Records contained in a dataset

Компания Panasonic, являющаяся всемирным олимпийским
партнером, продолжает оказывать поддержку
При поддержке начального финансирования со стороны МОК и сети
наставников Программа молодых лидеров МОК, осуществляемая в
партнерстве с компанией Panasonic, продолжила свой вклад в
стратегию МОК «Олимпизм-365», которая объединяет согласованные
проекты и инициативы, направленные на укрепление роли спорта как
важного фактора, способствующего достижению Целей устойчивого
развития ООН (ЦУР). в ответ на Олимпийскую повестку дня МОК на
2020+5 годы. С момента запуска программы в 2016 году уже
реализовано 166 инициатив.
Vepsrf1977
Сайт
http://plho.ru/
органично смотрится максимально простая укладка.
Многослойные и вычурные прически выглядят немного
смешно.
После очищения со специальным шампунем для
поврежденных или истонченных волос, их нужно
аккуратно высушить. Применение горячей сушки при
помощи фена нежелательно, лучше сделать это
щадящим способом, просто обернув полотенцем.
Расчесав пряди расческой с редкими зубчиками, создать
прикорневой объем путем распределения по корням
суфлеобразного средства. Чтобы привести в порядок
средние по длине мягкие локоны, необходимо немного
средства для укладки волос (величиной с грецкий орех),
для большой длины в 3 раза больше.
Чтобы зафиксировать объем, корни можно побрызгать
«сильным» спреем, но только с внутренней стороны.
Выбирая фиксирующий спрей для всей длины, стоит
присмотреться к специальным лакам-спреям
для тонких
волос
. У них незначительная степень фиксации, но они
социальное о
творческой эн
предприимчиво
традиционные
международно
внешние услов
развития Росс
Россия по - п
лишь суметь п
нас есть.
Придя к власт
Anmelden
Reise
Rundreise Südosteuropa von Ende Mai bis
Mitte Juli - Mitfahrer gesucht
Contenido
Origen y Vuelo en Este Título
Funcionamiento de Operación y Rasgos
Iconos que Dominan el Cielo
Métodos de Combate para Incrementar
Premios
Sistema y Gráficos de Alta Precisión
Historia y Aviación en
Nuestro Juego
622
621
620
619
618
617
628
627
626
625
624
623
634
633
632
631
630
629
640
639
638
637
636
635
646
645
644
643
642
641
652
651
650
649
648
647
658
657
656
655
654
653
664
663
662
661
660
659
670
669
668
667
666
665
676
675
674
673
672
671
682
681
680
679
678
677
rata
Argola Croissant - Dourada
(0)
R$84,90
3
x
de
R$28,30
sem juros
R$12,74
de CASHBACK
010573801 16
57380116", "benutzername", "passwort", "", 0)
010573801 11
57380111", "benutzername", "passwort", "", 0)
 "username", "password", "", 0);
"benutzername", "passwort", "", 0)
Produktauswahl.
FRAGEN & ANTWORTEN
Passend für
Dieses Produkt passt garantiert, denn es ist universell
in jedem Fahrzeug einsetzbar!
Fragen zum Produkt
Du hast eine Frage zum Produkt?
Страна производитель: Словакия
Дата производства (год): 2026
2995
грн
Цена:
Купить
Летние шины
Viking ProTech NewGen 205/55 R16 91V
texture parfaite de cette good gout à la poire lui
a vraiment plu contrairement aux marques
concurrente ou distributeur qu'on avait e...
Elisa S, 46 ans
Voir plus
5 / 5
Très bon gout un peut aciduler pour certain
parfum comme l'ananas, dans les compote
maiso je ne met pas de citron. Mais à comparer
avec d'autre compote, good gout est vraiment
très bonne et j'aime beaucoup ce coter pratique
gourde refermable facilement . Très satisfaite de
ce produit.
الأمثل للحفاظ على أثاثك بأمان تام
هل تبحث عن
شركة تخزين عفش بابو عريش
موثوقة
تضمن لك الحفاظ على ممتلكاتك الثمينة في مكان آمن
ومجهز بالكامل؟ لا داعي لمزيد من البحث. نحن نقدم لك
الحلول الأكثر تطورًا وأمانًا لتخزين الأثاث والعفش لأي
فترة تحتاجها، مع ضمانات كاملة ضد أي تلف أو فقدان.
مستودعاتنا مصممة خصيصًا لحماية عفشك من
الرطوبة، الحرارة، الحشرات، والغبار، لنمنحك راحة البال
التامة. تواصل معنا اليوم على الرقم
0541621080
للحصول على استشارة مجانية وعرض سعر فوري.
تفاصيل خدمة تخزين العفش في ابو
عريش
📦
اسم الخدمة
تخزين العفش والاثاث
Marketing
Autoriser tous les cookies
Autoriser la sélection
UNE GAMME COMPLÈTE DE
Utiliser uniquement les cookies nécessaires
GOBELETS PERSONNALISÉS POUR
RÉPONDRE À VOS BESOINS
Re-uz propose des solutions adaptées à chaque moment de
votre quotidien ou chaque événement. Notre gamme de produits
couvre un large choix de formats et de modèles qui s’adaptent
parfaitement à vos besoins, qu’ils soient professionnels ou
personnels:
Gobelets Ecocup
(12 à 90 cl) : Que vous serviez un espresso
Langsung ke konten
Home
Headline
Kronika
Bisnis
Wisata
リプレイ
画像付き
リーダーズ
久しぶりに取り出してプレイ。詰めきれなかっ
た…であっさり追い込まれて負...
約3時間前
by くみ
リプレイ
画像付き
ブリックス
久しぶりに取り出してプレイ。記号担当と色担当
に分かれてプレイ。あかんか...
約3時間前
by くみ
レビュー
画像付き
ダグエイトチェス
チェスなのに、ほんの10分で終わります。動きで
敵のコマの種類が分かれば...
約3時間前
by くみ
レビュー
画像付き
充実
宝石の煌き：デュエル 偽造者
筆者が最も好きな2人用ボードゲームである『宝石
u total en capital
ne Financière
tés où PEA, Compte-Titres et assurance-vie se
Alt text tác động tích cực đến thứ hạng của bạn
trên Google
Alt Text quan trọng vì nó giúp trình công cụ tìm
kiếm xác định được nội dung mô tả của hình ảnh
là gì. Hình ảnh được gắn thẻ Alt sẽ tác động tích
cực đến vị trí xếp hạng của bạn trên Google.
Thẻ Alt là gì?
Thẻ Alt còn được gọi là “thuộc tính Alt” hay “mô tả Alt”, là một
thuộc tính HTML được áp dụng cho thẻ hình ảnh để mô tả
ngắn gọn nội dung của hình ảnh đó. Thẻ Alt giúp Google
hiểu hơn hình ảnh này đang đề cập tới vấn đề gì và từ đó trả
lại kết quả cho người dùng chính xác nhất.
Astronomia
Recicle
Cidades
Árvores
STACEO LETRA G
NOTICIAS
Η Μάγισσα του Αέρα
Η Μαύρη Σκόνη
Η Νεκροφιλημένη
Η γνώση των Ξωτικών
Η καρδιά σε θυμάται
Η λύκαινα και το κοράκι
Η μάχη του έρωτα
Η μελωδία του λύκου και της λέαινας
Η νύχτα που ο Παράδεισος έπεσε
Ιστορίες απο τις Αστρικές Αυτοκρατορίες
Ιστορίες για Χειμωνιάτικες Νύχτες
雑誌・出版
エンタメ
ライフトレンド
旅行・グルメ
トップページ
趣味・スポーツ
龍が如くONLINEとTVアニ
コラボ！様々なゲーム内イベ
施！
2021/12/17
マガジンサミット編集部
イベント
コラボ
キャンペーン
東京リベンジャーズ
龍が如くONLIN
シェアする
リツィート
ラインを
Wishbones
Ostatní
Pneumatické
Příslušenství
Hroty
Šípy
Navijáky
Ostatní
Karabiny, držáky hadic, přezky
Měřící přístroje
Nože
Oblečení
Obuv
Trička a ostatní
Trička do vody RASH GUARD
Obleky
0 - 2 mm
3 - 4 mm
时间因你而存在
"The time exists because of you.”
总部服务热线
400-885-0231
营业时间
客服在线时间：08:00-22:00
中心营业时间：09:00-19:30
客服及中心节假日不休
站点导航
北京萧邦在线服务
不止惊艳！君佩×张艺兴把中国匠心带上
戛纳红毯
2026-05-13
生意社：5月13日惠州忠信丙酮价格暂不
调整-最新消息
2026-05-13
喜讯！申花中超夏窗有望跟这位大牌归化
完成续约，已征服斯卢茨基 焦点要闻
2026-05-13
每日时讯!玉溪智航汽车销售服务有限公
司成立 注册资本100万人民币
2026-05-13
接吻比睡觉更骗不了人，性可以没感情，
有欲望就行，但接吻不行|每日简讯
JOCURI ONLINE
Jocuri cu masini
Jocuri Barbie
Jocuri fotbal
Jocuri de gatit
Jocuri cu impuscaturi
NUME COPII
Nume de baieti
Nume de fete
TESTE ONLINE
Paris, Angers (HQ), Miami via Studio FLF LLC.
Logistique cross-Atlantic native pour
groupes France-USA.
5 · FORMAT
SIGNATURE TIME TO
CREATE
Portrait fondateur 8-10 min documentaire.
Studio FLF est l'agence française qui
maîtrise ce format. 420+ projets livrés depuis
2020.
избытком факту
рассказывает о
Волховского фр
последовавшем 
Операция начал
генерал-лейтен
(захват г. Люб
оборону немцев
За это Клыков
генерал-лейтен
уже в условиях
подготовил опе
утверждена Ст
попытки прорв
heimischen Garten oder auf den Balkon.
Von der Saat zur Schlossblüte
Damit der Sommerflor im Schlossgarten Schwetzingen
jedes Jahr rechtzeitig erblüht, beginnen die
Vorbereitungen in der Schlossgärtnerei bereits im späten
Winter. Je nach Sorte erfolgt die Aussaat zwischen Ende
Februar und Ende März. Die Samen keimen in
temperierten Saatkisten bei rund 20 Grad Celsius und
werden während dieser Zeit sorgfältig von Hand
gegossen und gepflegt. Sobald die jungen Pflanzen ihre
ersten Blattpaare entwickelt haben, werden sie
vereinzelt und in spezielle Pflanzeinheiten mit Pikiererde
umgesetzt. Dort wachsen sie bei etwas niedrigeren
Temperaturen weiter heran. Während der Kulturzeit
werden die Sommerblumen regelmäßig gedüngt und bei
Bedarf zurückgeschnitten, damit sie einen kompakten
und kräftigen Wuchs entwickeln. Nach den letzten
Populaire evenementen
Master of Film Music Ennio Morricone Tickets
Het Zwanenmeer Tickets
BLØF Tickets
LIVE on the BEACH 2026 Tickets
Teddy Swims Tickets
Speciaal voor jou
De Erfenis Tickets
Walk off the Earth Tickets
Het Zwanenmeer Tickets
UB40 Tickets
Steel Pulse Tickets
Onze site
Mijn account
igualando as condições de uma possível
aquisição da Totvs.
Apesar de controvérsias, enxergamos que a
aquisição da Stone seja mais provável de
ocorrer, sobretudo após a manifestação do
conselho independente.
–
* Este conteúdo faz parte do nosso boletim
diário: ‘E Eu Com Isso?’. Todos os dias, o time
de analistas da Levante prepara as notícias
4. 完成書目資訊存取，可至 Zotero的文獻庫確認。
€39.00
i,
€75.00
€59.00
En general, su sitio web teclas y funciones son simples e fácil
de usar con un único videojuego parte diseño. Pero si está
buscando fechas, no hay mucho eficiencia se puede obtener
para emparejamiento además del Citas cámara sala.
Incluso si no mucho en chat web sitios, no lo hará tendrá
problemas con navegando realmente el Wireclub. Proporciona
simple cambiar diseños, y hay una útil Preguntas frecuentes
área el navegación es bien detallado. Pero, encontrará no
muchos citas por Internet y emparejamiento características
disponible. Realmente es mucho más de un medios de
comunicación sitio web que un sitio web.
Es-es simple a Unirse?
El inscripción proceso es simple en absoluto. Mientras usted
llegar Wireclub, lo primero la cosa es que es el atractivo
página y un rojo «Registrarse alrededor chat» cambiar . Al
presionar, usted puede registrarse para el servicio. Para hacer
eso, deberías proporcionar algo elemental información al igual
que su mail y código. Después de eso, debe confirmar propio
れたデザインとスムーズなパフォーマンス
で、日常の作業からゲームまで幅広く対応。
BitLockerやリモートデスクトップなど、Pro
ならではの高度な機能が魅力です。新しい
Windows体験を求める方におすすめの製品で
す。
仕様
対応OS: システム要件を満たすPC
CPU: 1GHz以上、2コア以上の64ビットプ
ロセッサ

◆ **Work required**
Rewrite the records from their first line through the line containing "проекты и инициативы, направленные", swapping "Panasonic" for "Samsung" and leaving everything else untouched.

◆ **Answer below**
Компания Samsung, являющаяся всемирным олимпийским
партнером, продолжает оказывать поддержку
При поддержке начального финансирования со стороны МОК и сети
наставников Программа молодых лидеров МОК, осуществляемая в
партнерстве с компанией Samsung, продолжила свой вклад в
стратегию МОК «Олимпизм-365», которая объединяет согласованные
проекты и инициативы, направленные на укрепление роли спорта как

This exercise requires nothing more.